◆ **Extract provided**:
'''

Skip to main content

Amazon Redshift adapter for Datus Agent

Project description

datus-redshift

Amazon Redshift database adapter for Datus.

Installation

pip install datus-redshift

This will automatically install the required dependencies:

  • datus-agent
  • redshift_connector

Usage

The adapter is automatically registered with Datus when installed. Configure your database connection in your Datus configuration:

database:
  type: redshift
  host: your-cluster.xxx.us-west-2.redshift.amazonaws.com
  port: 5439
  username: your_username
  password: your_password
  database: dev
  schema: public

Or use programmatically:

from datus_redshift import RedshiftConfig, RedshiftConnector

# Using config object
config = RedshiftConfig(
    host="your-cluster.xxx.us-west-2.redshift.amazonaws.com",
    username="your_username",
    password="your_password",
    database="dev",
    schema="public",
    port=5439,
    ssl=True,
)
connector = RedshiftConnector(config)

# Test connection
connector.test_connection()

# Execute query
result = connector.execute_query("SELECT * FROM users LIMIT 10", result_format="list")
print(result.sql_return)

# Get table list
tables = connector.get_tables(schema_name="public")
print(f"Tables: {tables}")

# Get table schema
schema = connector.get_schema(table_name="users")
for column in schema:
    print(f"{column['name']}: {column['type']}")

# Close connection when done
connector.close()

IAM Authentication

Recommended: Use IAM role-based authentication instead of embedding static credentials. When running on EC2/ECS/Lambda with an attached IAM role, omit access_key_id and secret_access_key -- the SDK will use the instance profile credentials automatically.

config = RedshiftConfig(
    host="your-cluster.xxx.us-west-2.redshift.amazonaws.com",
    username="your_iam_user",
    database="dev",
    iam=True,
    cluster_identifier="your-cluster-identifier",
    region="us-west-2",
    # Omit access_key_id/secret_access_key when using IAM role-based auth.
    # Only set these for local development with static credentials:
    # access_key_id="YOUR_ACCESS_KEY",
    # secret_access_key="YOUR_SECRET_KEY",
)
connector = RedshiftConnector(config)

Query Result Formats

# CSV string
result = connector.execute_query("SELECT * FROM my_table", result_format="csv")

# Pandas DataFrame
result = connector.execute_query("SELECT * FROM my_table", result_format="pandas")

# Arrow table (best for large datasets)
result = connector.execute_query("SELECT * FROM my_table", result_format="arrow")

# List of dictionaries
result = connector.execute_query("SELECT * FROM my_table", result_format="list")

'''

◆ **Required work**:
(A) Extract, word for word, the part of the Redshift adapter description between "# Get table schema" and "profile credentials automatically.", inclusive.
(B) Write the next part of the Redshift adapter description, picking up after its last line.

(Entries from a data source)
'''

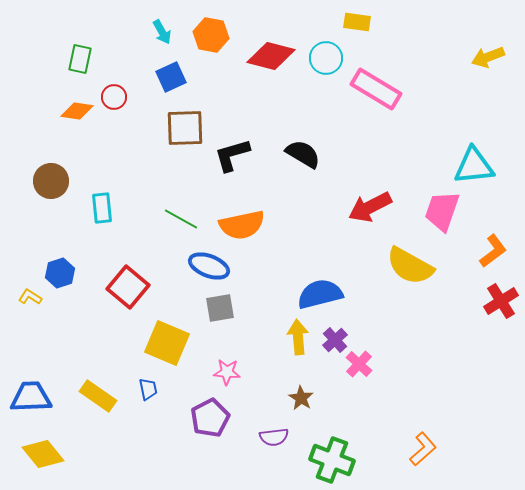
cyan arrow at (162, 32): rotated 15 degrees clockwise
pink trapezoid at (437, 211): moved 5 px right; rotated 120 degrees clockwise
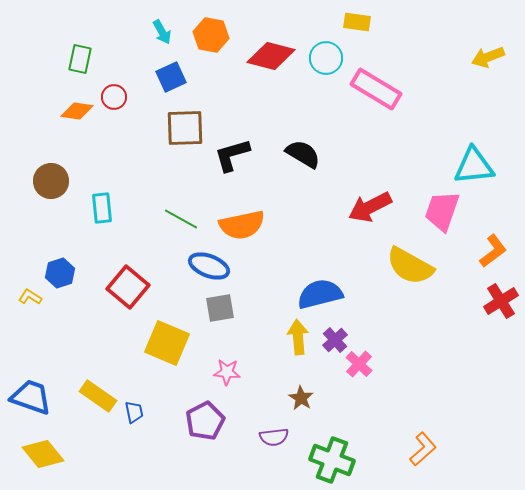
blue trapezoid at (148, 389): moved 14 px left, 23 px down
blue trapezoid at (31, 397): rotated 21 degrees clockwise
purple pentagon at (210, 418): moved 5 px left, 3 px down
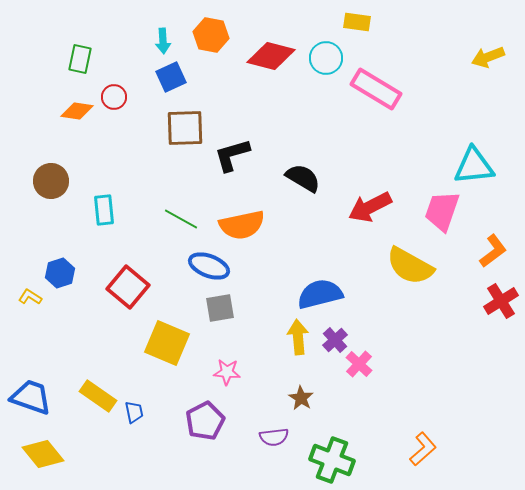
cyan arrow at (162, 32): moved 1 px right, 9 px down; rotated 25 degrees clockwise
black semicircle at (303, 154): moved 24 px down
cyan rectangle at (102, 208): moved 2 px right, 2 px down
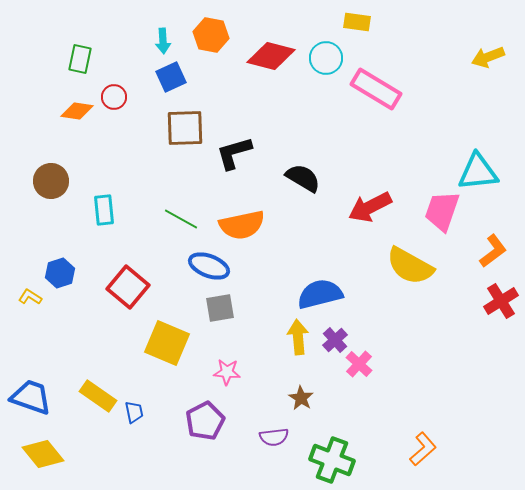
black L-shape at (232, 155): moved 2 px right, 2 px up
cyan triangle at (474, 166): moved 4 px right, 6 px down
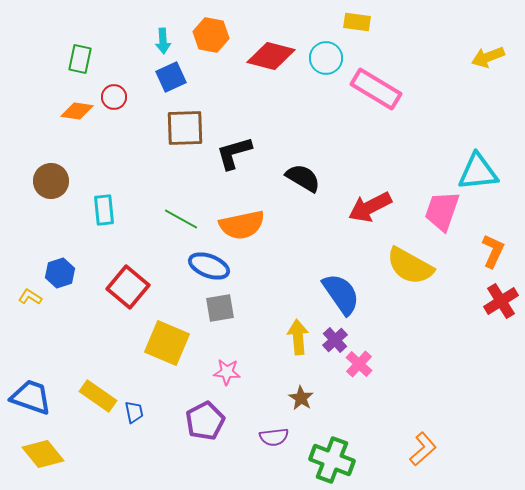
orange L-shape at (493, 251): rotated 28 degrees counterclockwise
blue semicircle at (320, 294): moved 21 px right; rotated 69 degrees clockwise
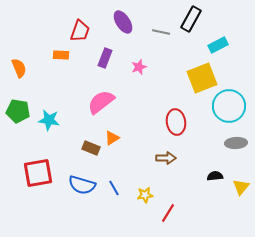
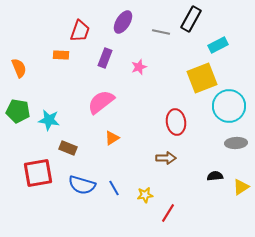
purple ellipse: rotated 65 degrees clockwise
brown rectangle: moved 23 px left
yellow triangle: rotated 18 degrees clockwise
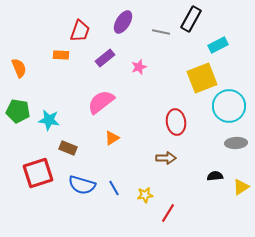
purple rectangle: rotated 30 degrees clockwise
red square: rotated 8 degrees counterclockwise
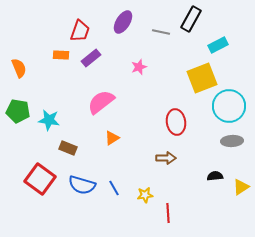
purple rectangle: moved 14 px left
gray ellipse: moved 4 px left, 2 px up
red square: moved 2 px right, 6 px down; rotated 36 degrees counterclockwise
red line: rotated 36 degrees counterclockwise
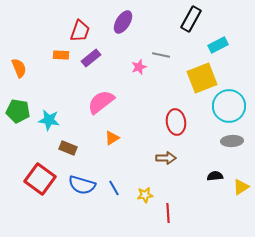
gray line: moved 23 px down
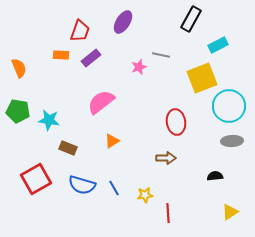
orange triangle: moved 3 px down
red square: moved 4 px left; rotated 24 degrees clockwise
yellow triangle: moved 11 px left, 25 px down
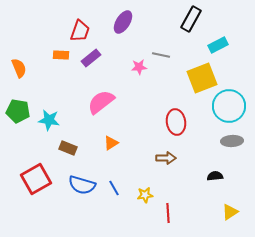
pink star: rotated 14 degrees clockwise
orange triangle: moved 1 px left, 2 px down
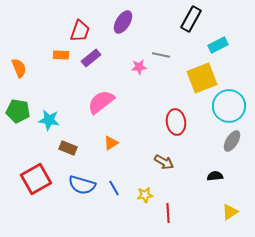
gray ellipse: rotated 55 degrees counterclockwise
brown arrow: moved 2 px left, 4 px down; rotated 30 degrees clockwise
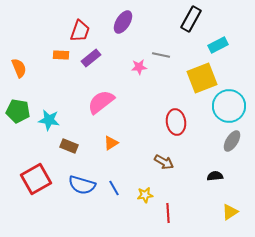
brown rectangle: moved 1 px right, 2 px up
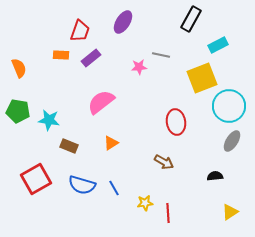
yellow star: moved 8 px down
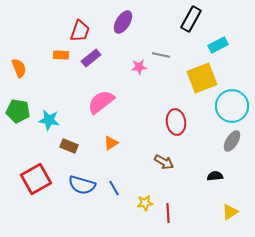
cyan circle: moved 3 px right
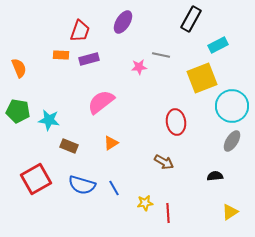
purple rectangle: moved 2 px left, 1 px down; rotated 24 degrees clockwise
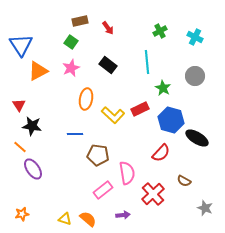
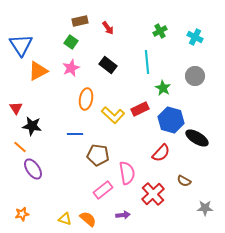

'''

◆ **Set of answers**:
(A)
# Get table schema
schema = connector.get_schema(table_name="users")
for column in schema:
    print(f"{column['name']}: {column['type']}")

# Close connection when done
connector.close()

IAM Authentication

Recommended: Use IAM role-based authentication instead of embedding static credentials. When running on EC2/ECS/Lambda with an attached IAM role, omit access_key_id and secret_access_key -- the SDK will use the instance profile credentials automatically.

(B)
Configuration Options

Option Type Default Description
host str (required) Redshift cluster endpoint
username str (required) Username for authentication
password str (required) Password for authentication
port int 5439 Redshift port
database str None Default database
schema str None Default schema (uses 'public' if not specified)
timeout_seconds int 30 Connection timeout
ssl bool True Enable SSL/TLS connection
iam bool False Use IAM authentication
cluster_identifier str None Cluster ID for IAM auth
region str None AWS region for IAM auth
access_key_id str None AWS access key for IAM auth
secret_access_key str None AWS secret key for IAM auth

Features

  • Query execution via Redshift SQL (SELECT)
  • DDL execution (CREATE, ALTER, DROP)
  • DML operations (INSERT, UPDATE, DELETE)
  • Metadata retrieval (databases, schemas, tables, views, materialized views, columns)
  • Sample data extraction
  • Multiple result formats (pandas, arrow, csv, list)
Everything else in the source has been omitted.